Basically the columns of the table look like this:
id : INT(10) unsigned auto_incremented
number : INT(6) unsigned zerofill
date : DATETIME
When I insert a new row, here is how I need to set its number value :
I thought about first select the last row's date and number, set the new number using php and then make my insert.
$pdo->beginTransaction();
$stmt = $pdo->prepare("SELECT `number`, `date` FROM `table` ORDER BY `id` DESC LIMIT 1");
$stmt->execute();
$infos = $stmt->fetch(PDO::FETCH_ASSOC);
$date = date("Y-m-d H:i:s");
if (date("Ymd", strtotime($infos['date'])) < date("Ymd", strtotime($date))) {
$number = 1;
} else {
$number = $infos['number'] + 1;
}
$stmt2 = $pdo->prepare("INSERT INTO `table` (`number`, `date`) VALUES (:number, :date)");
$stmt2->execute(array(":number" => $number, ":date" => $date));
$pdo->commit();
Are transactions enough to prevent another thread selecting the same number and therefor trying to insert the same number I am trying to ?
Since I couldn't answer that question myself, even using our dear friend Google and SO, I thought "Can't I just have MySQL do all the work ?" and came up with this query :
INSERT INTO `table`(`number`, `date`)
SELECT IF(
DATE((SELECT `date` FROM `table` ORDER BY `id` DESC LIMIT 1)) < CURDATE(),
'1',
(SELECT `number` + 1 FROM `table` ORDER BY `id` DESC LIMIT 1)
), NOW()
Is it a better way to do it ?
Should I just lock the table before doing anything ?

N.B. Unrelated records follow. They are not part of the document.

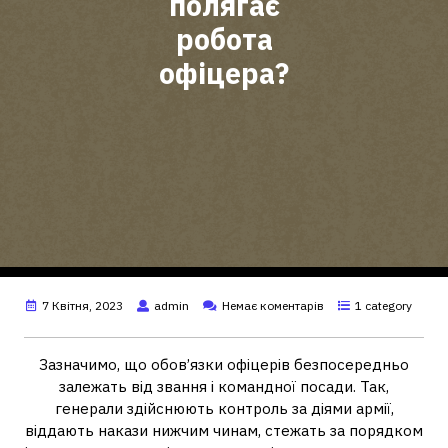
полягає
робота
офіцера?
7 Квітня, 2023
admin
Немає коментарів
1 category
Зазначимо, що обов’язки офіцерів безпосередньо
залежать від звання і командної посади. Так,
генерали здійснюють контроль за діями армії,
віддають накази нижчим чинам, стежать за порядком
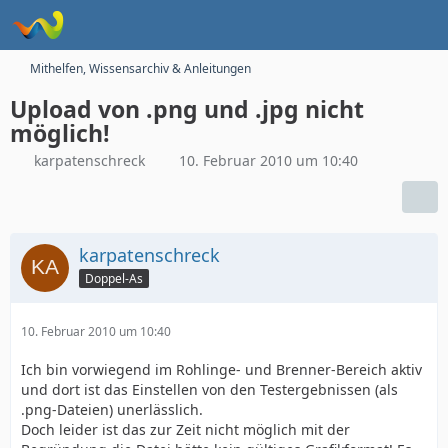
Mithelfen, Wissensarchiv & Anleitungen
Upload von .png und .jpg nicht
möglich!
karpatenschreck
10. Februar 2010 um 10:40
karpatenschreck
Doppel-As
10. Februar 2010 um 10:40
Ich bin vorwiegend im Rohlinge- und Brenner-Bereich aktiv
und dort ist das Einstellen von den Testergebnissen (als
.png-Dateien) unerlässlich.
Doch leider ist das zur Zeit nicht möglich mit der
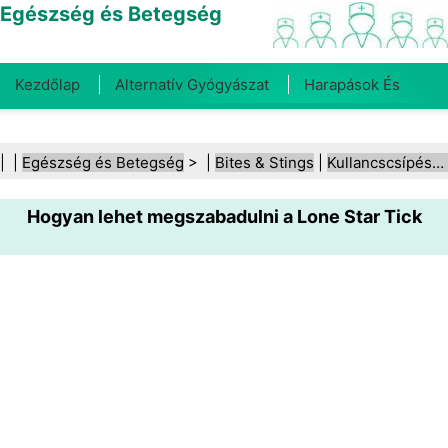
Egészség és Betegség
Kezdőlap
Alternatív Gyógyászat
Harapások És
Csípések
Rák
Betegségek És Kezelések
Száj- És
| |
Egészség és Betegség
> |
Bites & Stings
|
Kullancscsípések
Fogegészség
Diéta És Táplálkozás
Családi
Hogyan lehet megszabadulni a Lone Star Tick
Egészség
Egészségügyi Ágazat
Mentális Egészség
Közegészségügy És Biztonság
Sebészet És
Beavatkozások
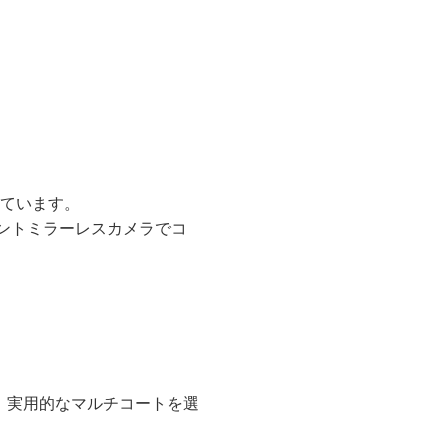
れています。
ウントミラーレスカメラでコ
、実用的なマルチコートを選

Am I just too dumb to see how this should be done ?
This may suffice:
First, change the table. No id
, date is a
DATE`, "natural" PK.
number INT(6) unsigned zerofill,
date DATE,
PRIMARY KEY(date, number)
Then the transaction is
BEGIN;
($not_first, $number) = SELECT date = CURDATE(), number
FROM tbl
ORDER BY date DESC, number DESC
LIMIT 1
FOR UPDATE; -- important
$number = $not_first ? $number+1 : 1;
INSERT INTO tbl (date, number, ...)
VALUES
( CURDATE(), $number, ...);
COMMIT;
But there is still a bug if the SELECT
runs just before midnight, but the INSERT
runs just after.
So, this may avoid the bug, and avoid the transaction, since the statement should be atomic:
INSERT INTO tbl (date, number, ...)
VALUES
( CURDATE(),
IFNULL( ( SELECT MAX(id) FROM tbl WHERE date = CURDATE() ),
1 ) AS number,
... -- whatever else you are inserting into `tbl`
);
Regardless of how you do it, you must check for errors -- another connection could be doing the same thing and lead to a deadlock or something.